In this study, the applications, limitations and potentials of the lectins and non lectins genes worldwide in transgenic plants were discussed. Traditional plant breeding played an important role in crop improvement in previous decades, but the introduction of genetic engineering technology revolutionized breeding methods by breaking down hybridization barriers between species and genera. The 36th anniversary of transgenic technologies for the production of genetically engineered plants is approaching. Insect pests have had a major impact on the production of farm crops all over the world. In terms of crop production and economic benefits to farmers, the commercialization of insect-resistant crops expressing Bt and lectin genes has been excellent. It's worth noting that almost all commercially available insect-resistant crops carry Bt genes. In light of the increased production of insect resistance, it is critical to look at other causes of pest resistance in addition to implementing resistance-delaying strategies.

Significance Statement

This manuscript thoroughly covers the applications and importance of the lectins, the genes associated with these proteins and as discussed as prospective biocontrol gene targets in the efforts to make transgenic plants. Different variants of the lectins are produced/synthesized by the plants in different organs most specifically seeds, roots and leaves which are primary targets of the different insects and pathogens.
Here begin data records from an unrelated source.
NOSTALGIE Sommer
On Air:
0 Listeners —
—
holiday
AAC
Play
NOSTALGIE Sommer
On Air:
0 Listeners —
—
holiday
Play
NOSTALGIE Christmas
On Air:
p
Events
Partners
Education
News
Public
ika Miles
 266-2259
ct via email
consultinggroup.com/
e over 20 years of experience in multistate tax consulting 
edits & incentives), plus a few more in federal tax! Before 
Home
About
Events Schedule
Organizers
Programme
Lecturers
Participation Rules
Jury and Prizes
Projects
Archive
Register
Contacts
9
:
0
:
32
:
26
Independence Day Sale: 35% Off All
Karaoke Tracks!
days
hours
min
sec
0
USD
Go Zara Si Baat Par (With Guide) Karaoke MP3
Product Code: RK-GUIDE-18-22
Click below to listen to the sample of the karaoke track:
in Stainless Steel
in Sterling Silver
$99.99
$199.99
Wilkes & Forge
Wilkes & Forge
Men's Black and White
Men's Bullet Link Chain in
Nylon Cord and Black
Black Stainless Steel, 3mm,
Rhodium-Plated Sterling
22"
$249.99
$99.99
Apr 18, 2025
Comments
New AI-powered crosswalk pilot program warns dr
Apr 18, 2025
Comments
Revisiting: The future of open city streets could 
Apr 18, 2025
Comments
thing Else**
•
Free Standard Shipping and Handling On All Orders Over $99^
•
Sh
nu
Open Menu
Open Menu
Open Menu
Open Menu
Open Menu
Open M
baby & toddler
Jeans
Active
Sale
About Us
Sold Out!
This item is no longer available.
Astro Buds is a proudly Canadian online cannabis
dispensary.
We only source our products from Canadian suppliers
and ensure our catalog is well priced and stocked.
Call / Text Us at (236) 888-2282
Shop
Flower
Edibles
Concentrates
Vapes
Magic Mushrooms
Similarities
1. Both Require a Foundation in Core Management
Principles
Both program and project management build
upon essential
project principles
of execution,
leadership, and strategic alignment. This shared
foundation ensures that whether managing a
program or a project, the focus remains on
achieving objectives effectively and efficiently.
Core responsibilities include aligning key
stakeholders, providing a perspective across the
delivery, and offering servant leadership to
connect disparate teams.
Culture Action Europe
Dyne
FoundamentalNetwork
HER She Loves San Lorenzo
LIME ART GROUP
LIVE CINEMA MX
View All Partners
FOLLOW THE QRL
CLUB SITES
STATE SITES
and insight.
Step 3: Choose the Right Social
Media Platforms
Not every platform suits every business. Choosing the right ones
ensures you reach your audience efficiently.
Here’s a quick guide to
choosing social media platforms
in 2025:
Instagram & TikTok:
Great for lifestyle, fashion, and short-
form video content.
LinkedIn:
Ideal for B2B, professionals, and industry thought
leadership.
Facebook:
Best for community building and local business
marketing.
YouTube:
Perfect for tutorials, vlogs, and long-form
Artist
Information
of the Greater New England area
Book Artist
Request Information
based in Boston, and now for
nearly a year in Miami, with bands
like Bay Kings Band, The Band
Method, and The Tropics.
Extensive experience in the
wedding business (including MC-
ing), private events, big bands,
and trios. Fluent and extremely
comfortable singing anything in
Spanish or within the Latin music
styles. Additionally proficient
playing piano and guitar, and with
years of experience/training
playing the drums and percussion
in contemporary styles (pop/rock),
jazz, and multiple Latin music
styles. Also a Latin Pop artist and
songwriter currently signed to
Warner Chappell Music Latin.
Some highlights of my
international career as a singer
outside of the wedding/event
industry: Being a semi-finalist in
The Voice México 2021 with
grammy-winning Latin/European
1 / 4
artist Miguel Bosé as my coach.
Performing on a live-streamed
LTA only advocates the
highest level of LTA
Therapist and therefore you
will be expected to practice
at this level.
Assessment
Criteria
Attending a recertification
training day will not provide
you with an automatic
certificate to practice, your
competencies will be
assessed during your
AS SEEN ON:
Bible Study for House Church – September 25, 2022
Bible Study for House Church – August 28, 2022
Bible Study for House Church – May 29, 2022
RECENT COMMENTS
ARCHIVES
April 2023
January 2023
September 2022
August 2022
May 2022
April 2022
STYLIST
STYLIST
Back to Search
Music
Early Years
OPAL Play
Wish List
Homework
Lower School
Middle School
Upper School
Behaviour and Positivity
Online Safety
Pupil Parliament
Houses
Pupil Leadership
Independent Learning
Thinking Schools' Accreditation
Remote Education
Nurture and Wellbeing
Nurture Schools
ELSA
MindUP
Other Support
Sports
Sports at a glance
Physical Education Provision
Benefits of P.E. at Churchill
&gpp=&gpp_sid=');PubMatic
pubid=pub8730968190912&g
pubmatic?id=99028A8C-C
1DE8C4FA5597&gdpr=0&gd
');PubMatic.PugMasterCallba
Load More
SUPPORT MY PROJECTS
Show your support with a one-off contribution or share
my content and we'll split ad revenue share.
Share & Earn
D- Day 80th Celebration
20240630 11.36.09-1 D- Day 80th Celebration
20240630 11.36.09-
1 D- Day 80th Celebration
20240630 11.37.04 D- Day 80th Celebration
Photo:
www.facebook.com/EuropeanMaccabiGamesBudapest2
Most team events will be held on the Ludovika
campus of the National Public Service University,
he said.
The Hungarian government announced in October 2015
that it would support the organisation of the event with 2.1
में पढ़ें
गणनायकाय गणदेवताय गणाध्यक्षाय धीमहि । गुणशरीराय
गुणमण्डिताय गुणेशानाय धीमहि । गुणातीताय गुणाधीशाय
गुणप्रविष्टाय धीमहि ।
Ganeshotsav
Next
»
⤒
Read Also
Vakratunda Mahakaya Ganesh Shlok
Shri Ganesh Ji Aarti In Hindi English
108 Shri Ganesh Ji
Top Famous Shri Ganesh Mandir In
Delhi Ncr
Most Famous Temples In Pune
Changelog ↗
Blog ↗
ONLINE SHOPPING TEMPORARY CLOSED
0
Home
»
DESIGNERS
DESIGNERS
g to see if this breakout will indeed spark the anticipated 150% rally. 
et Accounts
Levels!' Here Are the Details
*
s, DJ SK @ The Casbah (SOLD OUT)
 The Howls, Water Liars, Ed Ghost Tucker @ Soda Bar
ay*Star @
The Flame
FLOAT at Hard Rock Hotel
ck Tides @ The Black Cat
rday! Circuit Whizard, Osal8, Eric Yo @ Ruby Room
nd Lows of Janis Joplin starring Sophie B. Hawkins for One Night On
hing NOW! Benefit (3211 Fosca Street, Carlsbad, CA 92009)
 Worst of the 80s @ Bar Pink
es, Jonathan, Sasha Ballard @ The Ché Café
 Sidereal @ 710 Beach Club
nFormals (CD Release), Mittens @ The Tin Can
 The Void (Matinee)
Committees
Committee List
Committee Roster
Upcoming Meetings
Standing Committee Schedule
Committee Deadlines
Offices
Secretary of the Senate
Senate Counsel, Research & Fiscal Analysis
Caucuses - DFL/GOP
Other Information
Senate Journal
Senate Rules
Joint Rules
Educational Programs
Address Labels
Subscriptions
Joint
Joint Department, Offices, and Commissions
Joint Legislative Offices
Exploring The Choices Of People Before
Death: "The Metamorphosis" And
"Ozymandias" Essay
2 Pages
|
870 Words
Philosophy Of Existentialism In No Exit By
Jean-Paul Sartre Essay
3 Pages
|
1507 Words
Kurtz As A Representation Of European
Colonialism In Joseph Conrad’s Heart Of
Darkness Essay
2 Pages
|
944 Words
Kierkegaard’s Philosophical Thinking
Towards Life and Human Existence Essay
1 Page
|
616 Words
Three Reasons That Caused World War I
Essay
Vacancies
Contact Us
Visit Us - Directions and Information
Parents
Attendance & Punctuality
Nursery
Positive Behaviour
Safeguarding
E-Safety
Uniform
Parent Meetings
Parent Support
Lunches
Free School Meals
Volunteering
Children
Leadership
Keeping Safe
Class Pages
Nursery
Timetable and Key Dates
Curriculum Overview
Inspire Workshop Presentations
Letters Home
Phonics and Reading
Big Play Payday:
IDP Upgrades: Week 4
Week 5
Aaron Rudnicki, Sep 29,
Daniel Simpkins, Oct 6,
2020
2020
Recombinant DNA technology could be employed to produce transgenic plants which will not only protect plants but also be helpful to minimize the toxic effects of agrochemicals on soil and environment.

Conflicts of Interest

There are no conflicts of interest declared by the writers.

Contribution of author

Conceptualization and Writing of the original draft S.K, Revision and editing of the final version K.U.R, R.D.K, Z.Z, M.I, M.J and M.I, supervision, Z.X. All authors have read and agreed to the published version of the manuscript.

REFERENCES

Citation: Khan S, Xiaobo Z, Rahman K, Dost Khan R, Irfan M, Jamiel M, et al. (2021) Application of the Lectin and Non-lectin Genes in Transgenic Crops. J Plant Pathol Microbiol. 12:590.

Copyright: © 2021 Khan S, et al. This is an open-access article distributed under the terms of the Creative Commons Attribution License, which permits unrestricted use, distribution, and reproduction in any medium, provided the original author and source are credited.